In that moment, my life turned upside down. I felt like I had just been given a diagnosis of Leprosy, I became the untouchable. With my body currently filled with high levels of the virus, life changed in an instant. No more sharing beverages, or tasting someone else’s desert. My husband stepped in to cook and serve our meals, while I quietly took care of the dirty dishes. Afraid that I might kiss my grandson by accident, I chose not to hold him for a while and watch him from afar.
My official diagnosis was Type 1 Herpes – the type typically spread by kissing, or sharing a tooth brush, or utensil, and resulting in sores around the mouth. But these days, with sexual practices like oral sex, type 1 Herpes can also spread to the genitals.
I retreated from physical touch with my husband to empower him to make choices about his exposure to the virus. Hand holding stopped. Kissing became non-existent. Sex stopped. We had things to consider. Instead of the freedom we had enjoyed, sex might now require careful protection to prevent spreading the virus. He felt angry, guilty and afraid. I felt dirty and abandoned. It was a dark time.
I have no idea where I picked up Herpes. Two thirds of the world’s population carry Herpes -1 and most of them were exposed during childhood. I might have had herpes all along and something triggered an outbreak. Or maybe I picked it up from a server at a restaurant. Regardless of how I got herpes, I now have it, and the question becomes how do I continue to live while protecting my family from this highly contagious virus.
Now I am going to pause right here, and acknowledge that many, many people have herpes – whether type 1 or type 2. For you, herpes might be a huge struggle, or, herpes might not be a big deal because it has always just been part of your life. I don’t want to judge your journey, or make you feel like it is a bigger deal than it is. I just want to share my story and acknowledge that for many of us herpes is a part of our life.
Whether we struggle constantly with outbreaks, or we never have another one, Herpes does not go away. We can reduce the risk of passing on the virus, but we cannot guarantee that we will not spread it to the people we love. Online information about living with herpes recommends things like always using a condom during sex or oral sex.
Yes, life goes on after a diagnosis, but life does not remain the same. In an instant, life changes and we are forced to have hard conversations, make adjustments, and to grieve the life we left behind.

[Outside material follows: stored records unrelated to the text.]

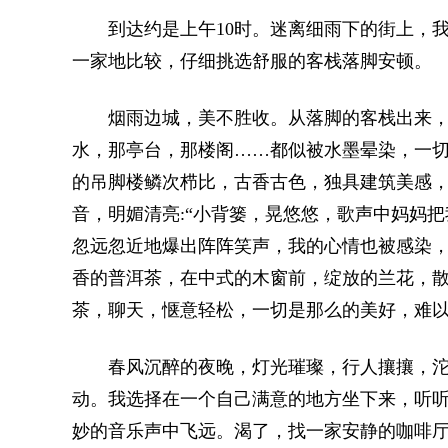
到达约是上午10时。迷离细雨下的街上，我
一家地比较，仔细挑选舒服的客栈落脚安顿。
烟雨边城，美不胜收。从落脚的客栈出来，
水，那亭台，那楼阁……都似被水墨晕染，一
的吊脚楼鳞次栉比，古香古色，独具建筑美感
音，明媚清亮:“小背篓，晃悠悠，歌声中妈妈
忽远忽近地爆出阵阵笑声，我的心情也被感染
香的普洱茶，在中式的木窗前，绽放的兰花，
茶，聊天，惬意轻松，一切是那么的美好，难
春风沉醉的夜晚，灯光璀璨，行人攘攘，沱
动。我选择在一个自己满意的地方坐下来，听
妙的音乐声中飞远。渴了，找一家安静的咖啡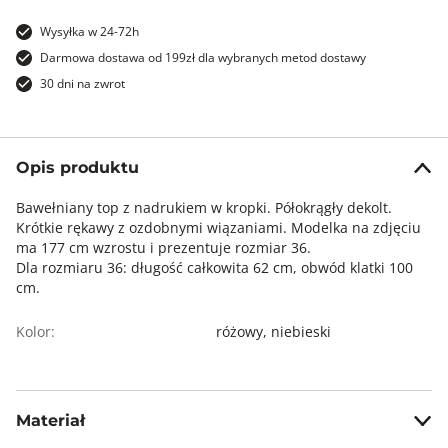
Wysyłka w 24-72h
Darmowa dostawa od 199zł dla wybranych metod dostawy
30 dni na zwrot
Opis produktu
Bawełniany top z nadrukiem w kropki. Półokrągły dekolt.
Krótkie rękawy z ozdobnymi wiązaniami. Modelka na zdjęciu
ma 177 cm wzrostu i prezentuje rozmiar 36.
Dla rozmiaru 36: długość całkowita 62 cm, obwód klatki 100
cm.
Kolor:
różowy,
niebieski
Materiał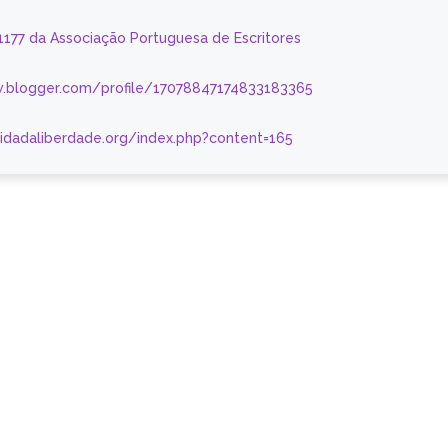
 1177 da Associação Portuguesa de Escritores
.blogger.com/profile/17078847174833183365
nidadaliberdade.org/index.php?content=165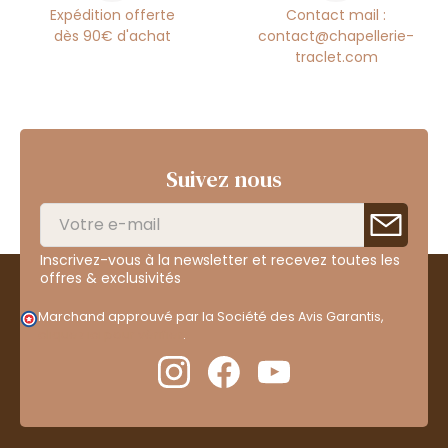
Expédition offerte
Contact mail :
dès 90€ d'achat
contact@chapellerie-
traclet.com
Suivez nous
Inscrivez-vous à la newsletter et recevez toutes les
offres & exclusivités
Marchand approuvé par la Société des Avis Garantis,
cliquez ici pour vérifier
.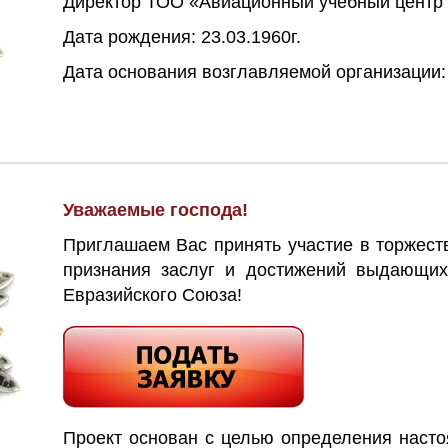
Директор ТОО «Авиационный учебный центр 
Дата рождения: 23.03.1960г.
Дата основания возглавляемой организации: 
Уважаемые господа!
Приглашаем Вас принять участие в торжес
признания заслуг и достижений выдающих
Евразийского Союза!
Проект основан с целью определения наст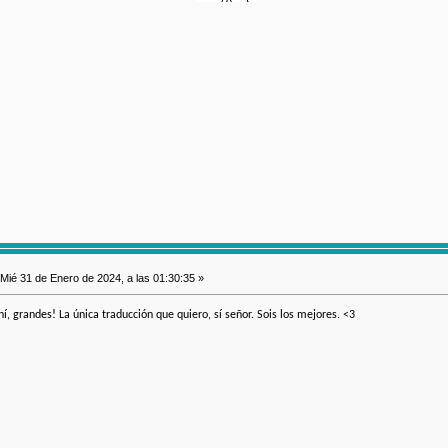
Mié 31 de Enero de 2024, a las 01:30:35 »
í, grandes! La única traducción que quiero, sí señor. Sois los mejores. <3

You may not face a herpes diagnosis, but most of us will face at time when it feels like your life just turned upside down. You might face a diagnosis of breast cancer, arthritis, diabetes, heart disease or some other health issue. Or maybe you finally wake up to the fact that you must battle an alcohol, porn or drug addiction in your marriage. A job change, moving to a new home, or a car accident can send you spinning. Even caring for a prodigal child, special needs child or elderly parents can add huge challenges to intimacy in marriage. Many things can test our commitment to intimacy and a great sex life in marriage.
One of my husband’s favorite verses is James 1:2-3 which says, When troubles of any kind come your way, consider it an opportunity for great joy. For you know that when your faith is tested, your endurance has a chance to grow.
Even thought my diagnosis of herpes feels like my life turned upside down, I am not giving up. I know that God is going to grow my husband and me through the hard. Life will be different but God has a plan and He is good.
I just want you to know that you are not alone.